Pequeña
estatura, complexión delgada, cabellos claros y ojos azules. Podría decirse
casi que nació con el nuevo siglo, el 20 de diciembre de 1899, En Alquízar, hoy
provincia de Artemisa, y de veras fue un hombre de su tiempo, que marcó
momentos e hizo historia, aun cuando su salud no le acompañaba. Decir
entrañable amigo, poeta del amor y de la Patria, intelectual cubano y joven
revolucionario y antiimperialista, es evocar inevitablemente su nombre, porque
Rubén Martínez Villena, en poco más de treinta años de vida, dejó huellas
imborrables y un ejemplo imperecedero.
Al niño
que nació poeta cuentan que Gómez le presagió una vida con luz plena de
mediodía.
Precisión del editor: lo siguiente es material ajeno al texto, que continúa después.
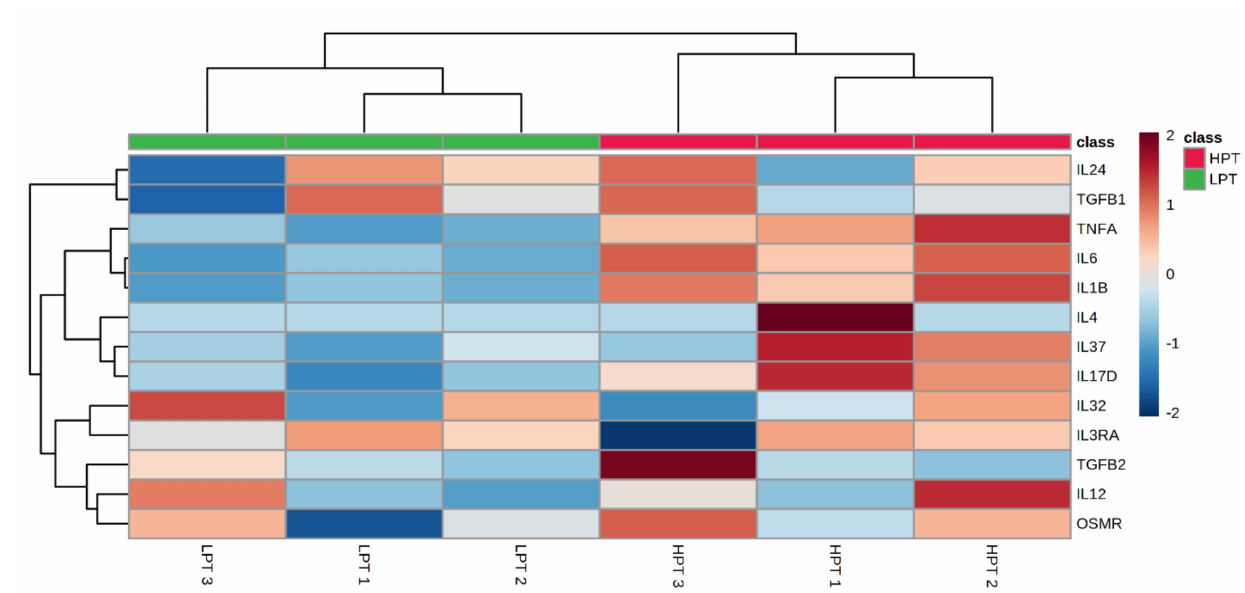
Figure 2. Dendrogram of differential expressed genes involved the pro-inflammatory cytokines. The log 10 (FPKM+1) value was clustered. Blue represents the low-level genes, and red represents the high-level genes. The color from blue to red represents that the gene expression level is higher and higher.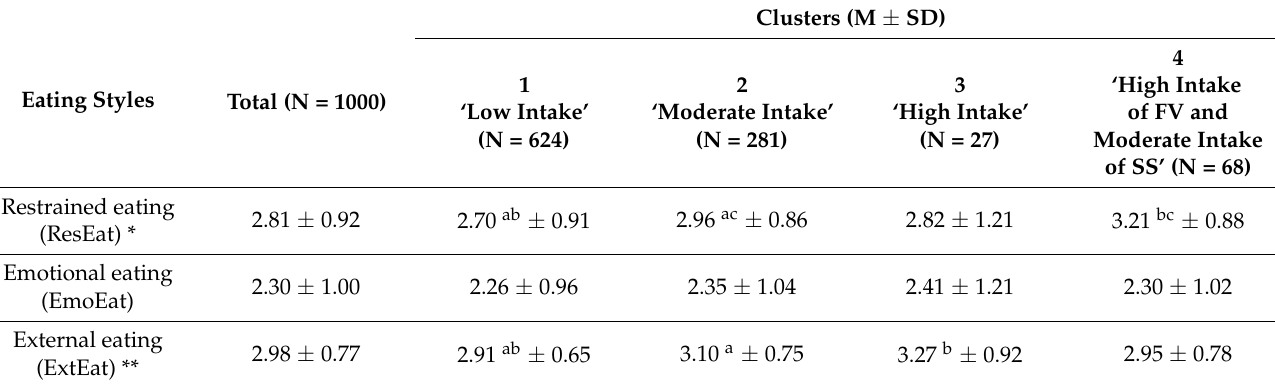
Table 9. Clusters’ profiles according to eating style subscales in the study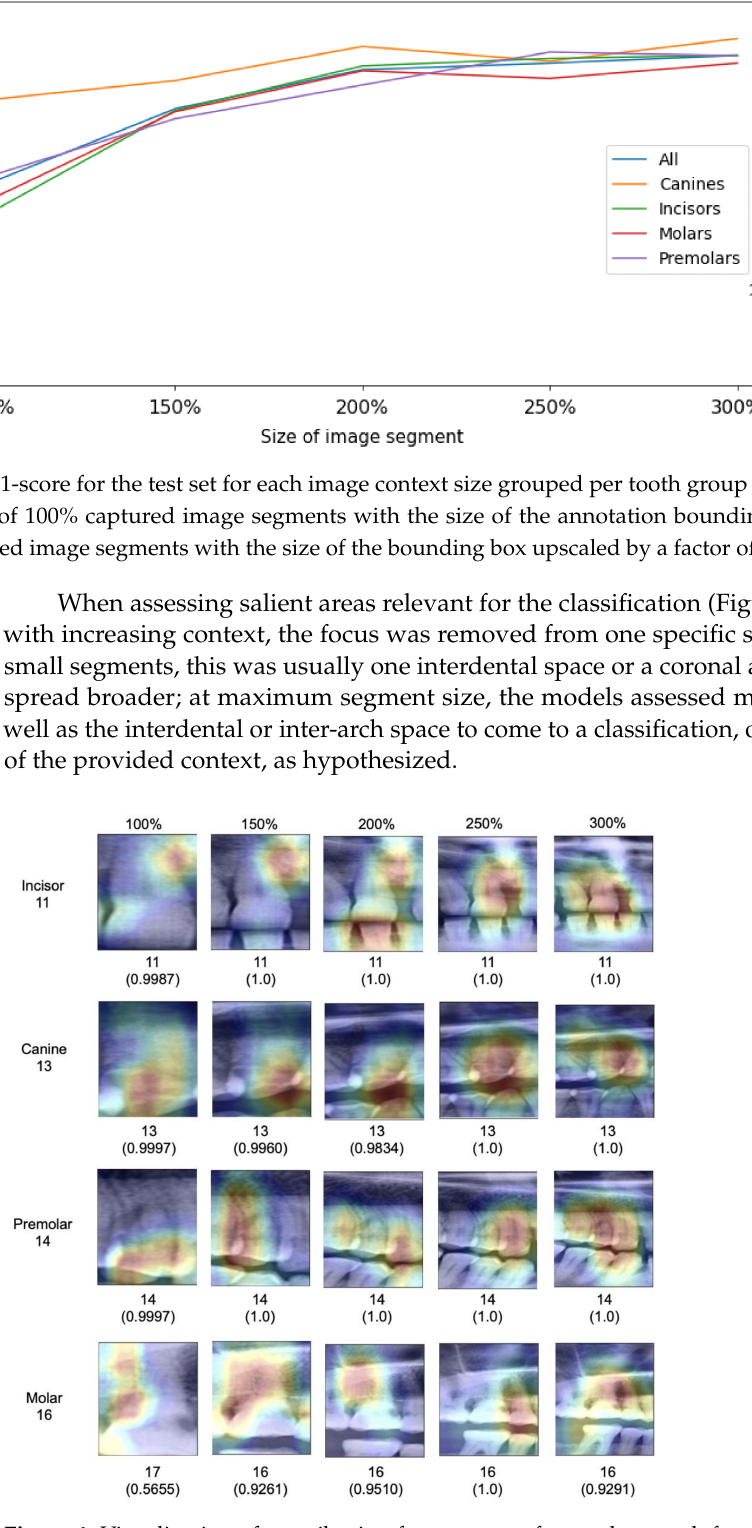
Figure 4. Visualization of contributing feature maps for random teeth from the test set. Images of incisors, canines, premolars and molars (lines) and different crop sizes (columns) are presented. The original images and the salient areas most relevant for the model’s decision (highlighted in yellow to red) are shown. Ground truth labels are shown on the left. Predicted labels and confidence scores (values closer to 1 indicate higher confidence in the model’s classification) are noted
No se equivocaba El Generalísimo de las luchas por la independencia,
pues la existencia de Villena siempre estuvo llena de luz: una llama aún más
poderosa que la fuerte sombra de una enfermedad mortal.
Hacía
versos de amor con un encanto inexplicable, y prosa para importantes
publicaciones de la época. Su pluma encendida enamoraba, convencía, hablaba de
la Patria, de la vida, de la amistad y las relaciones humanas, y criticaba la
realidad de entonces, incluso desde la sátira.
Palabra
y acción en él siempre fueron de la mano. Le tocó pertenecer a una generación
de jóvenes de vanguardia, que no estaban dispuestos a tolerar la oleada de gobernantes
títeres y corruptos. Supo imponer su voz y denunciar públicamente el negocio
sucio de la compraventa del Convento de Santa Clara, suceso que recoge la
historia como Protesta de los Trece, del que fue protagonista. Y en defensa de
su amigo Julio Antonio Mella llamó a Gerardo Machado «asno con garras».
Aunque
realizó estudios universitarios de Derecho y Ciencias y Letras prefirió
consagrar su vida a la lucha, del lado de los obreros, de las clases más
humildes y explotadas. Fundó con Carlos Baliño el Partido Revolucionario
Cubano, y participó en organizaciones patrióticas y antiimperialistas, así como
en eventos y manifestaciones contra los gobernantes corruptos y entreguistas.
La
salud nunca le acompañó, y quizás en versos hasta presagió su muerte, cuando
anunció morir prosaicamente, de cualquier cosa, « (…) ¿el estómago, el hígado,
la garganta, ¡el pulmón!? (…)». Y fue precisamente la tuberculosis pulmonar la
afección que le acompañó durante los últimos días de su vida y que finalmente
acabó con esta. Pero nunca fue un impedimento para bajar los brazos y no
luchar. Rubén se sabía enfermo, y fue a la Unión Soviética para intentar
curarse, pero la preocupación por Cuba y el saber irreversible su enfermedad le
hicieron regresar.
En
carta a su esposa Asela Jiménez escribió: «Mi último dolor no es el de dejar la
vida, sino dejarla de modo tan inútil para la Revolución y el Partido (…) ¡Hay
que estudiar, hay que combatir alegremente por la Revolución, pase lo que pase,
caiga quien caiga! ¡No lágrimas! ¡A la lucha!»
Sus
últimos días fueron por Cuba: se había propuesto hacer todo lo posible por
derrocar al tirano y con tal propósito organizó y dirigió la huelga de agosto
de 1933 que puso fin a Machado. Violando consejos médicos estuvo cuando
llegaron las cenizas de su entrañable amigo Mella, y participó en los proyectos
para el IV Congreso Nacional Obrero de Unidad Sindical, hasta que en diciembre
de ese año, fue recluido en el Sanatorio La Esperanza.
El 16
de enero de 1934 sus ojos se cerraron, pero la luz de mediodía que le acompañó
en su vida siguió irradiando, alumbrando el camino de Cuba, inspirando a las
nuevas generaciones.
De su
pensamiento y acción se nutrieron muchos de los revolucionarios que después, en
la Sierra Maestra, limpiaron la costra tenaz del coloniaje, extirparon el
Apéndice de la Constitución, cumplieron el sueño de mármol de Martí, y
finalmente lograron que los hijos de Cuba no mendigaran de hinojos la Patria que
los grandes como él, nos ganaron de pie.